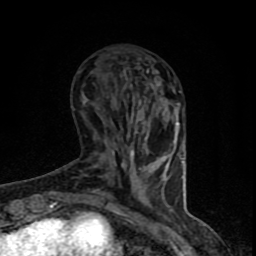
Breast MRI (dynamic contrast-enhanced), one axial slice; position 26 of 90 along the scan axis; cropped to one breast; dynamic contrast-enhanced series, time point 2 of 8 at this slice position (early post-contrast); 1.5 T; TE 4.2 ms, TR 7 ms; 2 mm slice thickness; 256 × 256 image matrix. Female patient.
Outlined on this slice (semi-automatically segmented with operator editing):
- enhancing-tissue mask used for the functional tumour volume (all voxels passing the contrast-enhancement thresholds inside the analysis volume; usually the tumour): bounding box (x1, y1, x2, y2) in pixels: (94, 122, 180, 206)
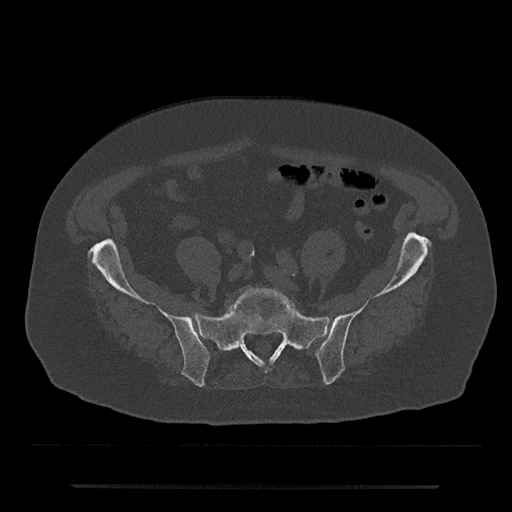
CT including the spine, one axial slice; reconstruction kernel Br40s/3; bone window (W 1800 / L 400 HU); 0.5 mm slice thickness; 512 × 512 image matrix. Patient: male, 80 years. Case-level facts recorded for this patient, not image findings: primary cancer: prostate.
Outlined on this slice (semi-automatic segmentation, software-assisted and operator-edited):
- L5 vertebra: bounding box [x1, y1, x2, y2] px = [228, 287, 299, 316]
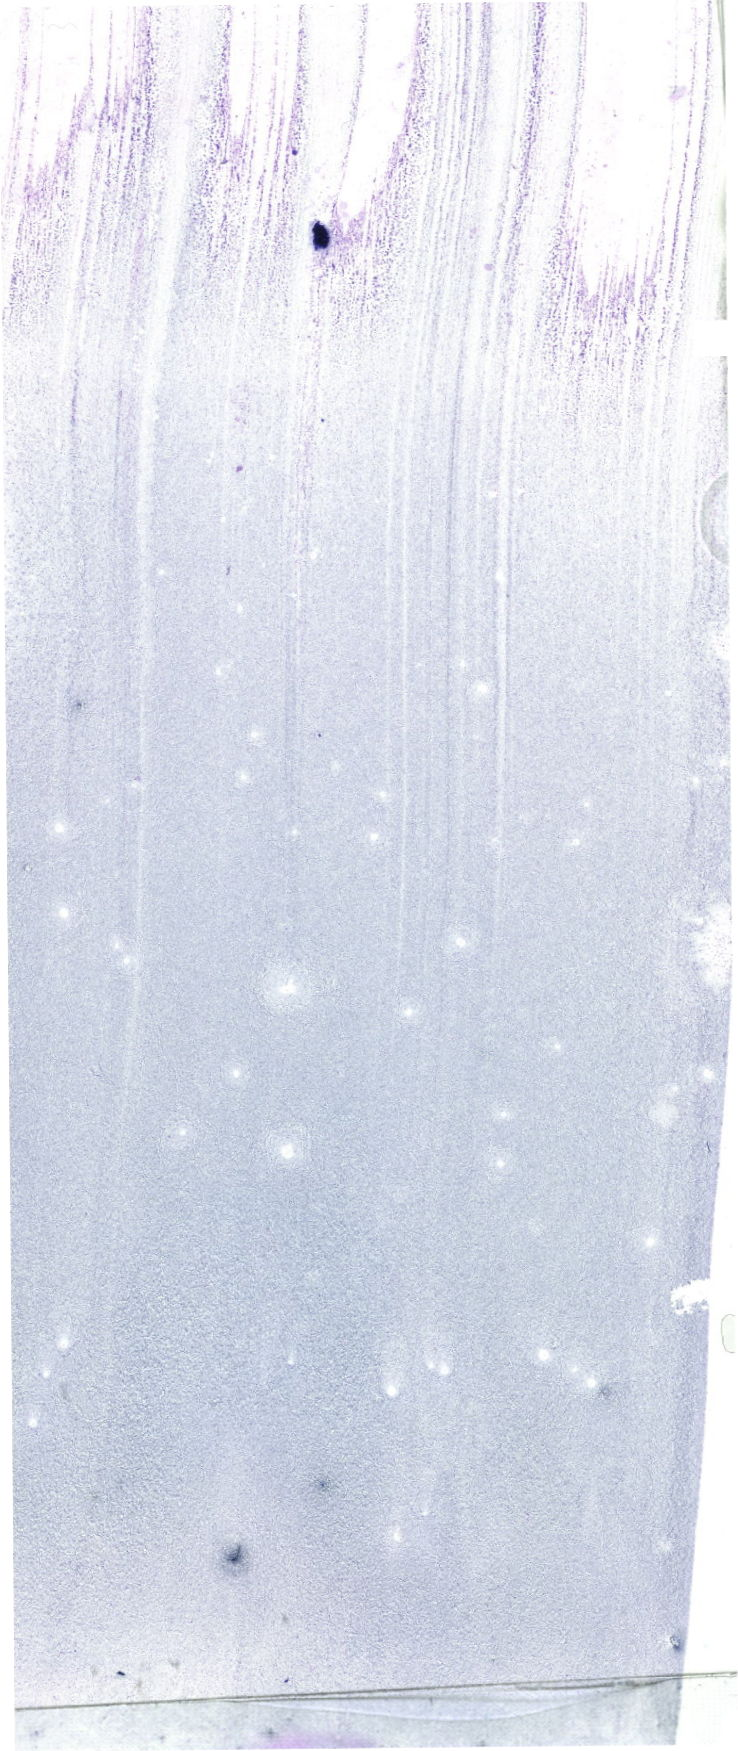
May-Grünwald-Giemsa (MGG)-stained marrow aspirate smear (whole slide), whole scanned area (about 20.9 x 49.6 mm) shown as a low-resolution overview. Male patient.
* diagnosis: B Acute Lymphoblastic Leukemia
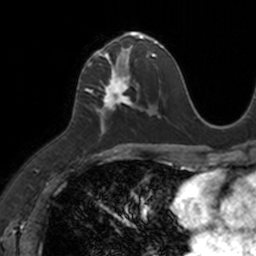
Breast MRI, one axial slice. Slice 57 of 160 in the series (ordered by position). Cropped to one breast. Dynamic contrast-enhanced series, time point 2 of 7 at this slice position (early post-contrast). 3 T. TE 1.7 ms, TR 4 ms. 1 mm slice thickness. 256 × 256 image matrix, field of view 171 × 171 mm. Female patient.
Annotated regions visible in this slice (semi-automatically segmented with operator editing):
- enhancing-tissue mask used for the functional tumour volume (all voxels passing the contrast-enhancement thresholds inside the analysis volume; usually the tumour): bounding box <83,33,149,135> (left, top, right, bottom; pixels)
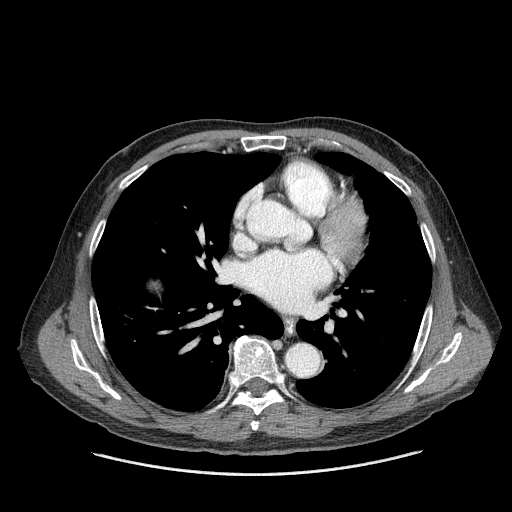
Contrast-enhanced abdominal CT (liver protocol), one axial slice; position 170 of 180 along the scan axis; reconstruction kernel STANDARD; one of 2 acquisitions stored at this slice position; soft-tissue window (W 400 / L 40 HU); 2.5 mm slice thickness; 512 × 512 image matrix, field of view 420 × 420 mm. Case-level facts recorded for this patient, not image findings: diagnosis: hepatocellular carcinoma (patient treated with transarterial chemoembolisation; whether this scan precedes or follows treatment is not stated here); TNM stage (as recorded): Stage-II; Child-Pugh class: A; tumour differentiation: well differentiated; tumour nodularity: multinodular.
Annotated regions visible in this slice (semi-automatically segmented with operator editing):
- liver parenchyma outside the tumour (the mass and vessels are separate outlines, so this box may not span the whole liver): box from (x=152, y=282) to (x=158, y=288) px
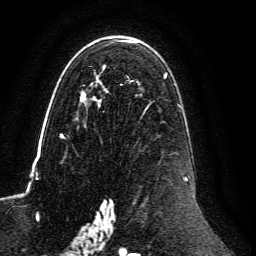
Breast MRI, one axial slice; position 80 of 134 along the scan axis; cropped to one breast; dynamic contrast-enhanced series, time point 2 of 6 at this slice position (early post-contrast); 3 T; TE 4.6 ms, TR 8.8 ms; 256 × 256 image matrix. Female patient.
Structures marked on this image (semi-automatically segmented with operator editing):
- enhancing-tissue mask used for the functional tumour volume (all voxels passing the contrast-enhancement thresholds inside the analysis volume; usually the tumour): box from (x=59, y=40) to (x=188, y=239) px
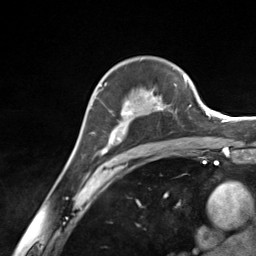
Breast MRI (dynamic contrast-enhanced), one axial slice; slice 92 of 124 in the series (ordered by position); cropped to one breast; dynamic contrast-enhanced series, time point 2 of 7 at this slice position (early post-contrast); 3 T; TE 1.8 ms, TR 4.7 ms; 1.3 mm slice thickness; 256 × 256 image matrix, field of view 150 × 150 mm. Female patient.
Annotated regions visible in this slice (semi-automatic segmentation, software-assisted and operator-edited):
- enhancing-tissue mask used for the functional tumour volume (all voxels passing the contrast-enhancement thresholds inside the analysis volume; usually the tumour): bounding box [x1, y1, x2, y2] px = [93, 76, 185, 155]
•••
_Exercise brief_
Everything from the first line of the entries through the line that contains "Acute Lymphoblastic Leukemia" is to be reproduced exactly, except the pictures.

_Written reply_
Breast MRI (dynamic contrast-enhanced), one axial slice; position 26 of 90 along the scan axis; cropped to one breast; dynamic contrast-enhanced series, time point 2 of 8 at this slice position (early post-contrast); 1.5 T; TE 4.2 ms, TR 7 ms; 2 mm slice thickness; 256 × 256 image matrix. Female patient.
Outlined on this slice (semi-automatically segmented with operator editing):
- enhancing-tissue mask used for the functional tumour volume (all voxels passing the contrast-enhancement thresholds inside the analysis volume; usually the tumour): bounding box (x1, y1, x2, y2) in pixels: (94, 122, 180, 206)
CT including the spine, one axial slice; reconstruction kernel Br40s/3; bone window (W 1800 / L 400 HU); 0.5 mm slice thickness; 512 × 512 image matrix. Patient: male, 80 years. Case-level facts recorded for this patient, not image findings: primary cancer: prostate.
Outlined on this slice (semi-automatic segmentation, software-assisted and operator-edited):
- L5 vertebra: bounding box [x1, y1, x2, y2] px = [228, 287, 299, 316]
May-Grünwald-Giemsa (MGG)-stained marrow aspirate smear (whole slide), whole scanned area (about 20.9 x 49.6 mm) shown as a low-resolution overview. Male patient.
* diagnosis: B Acute Lymphoblastic Leukemia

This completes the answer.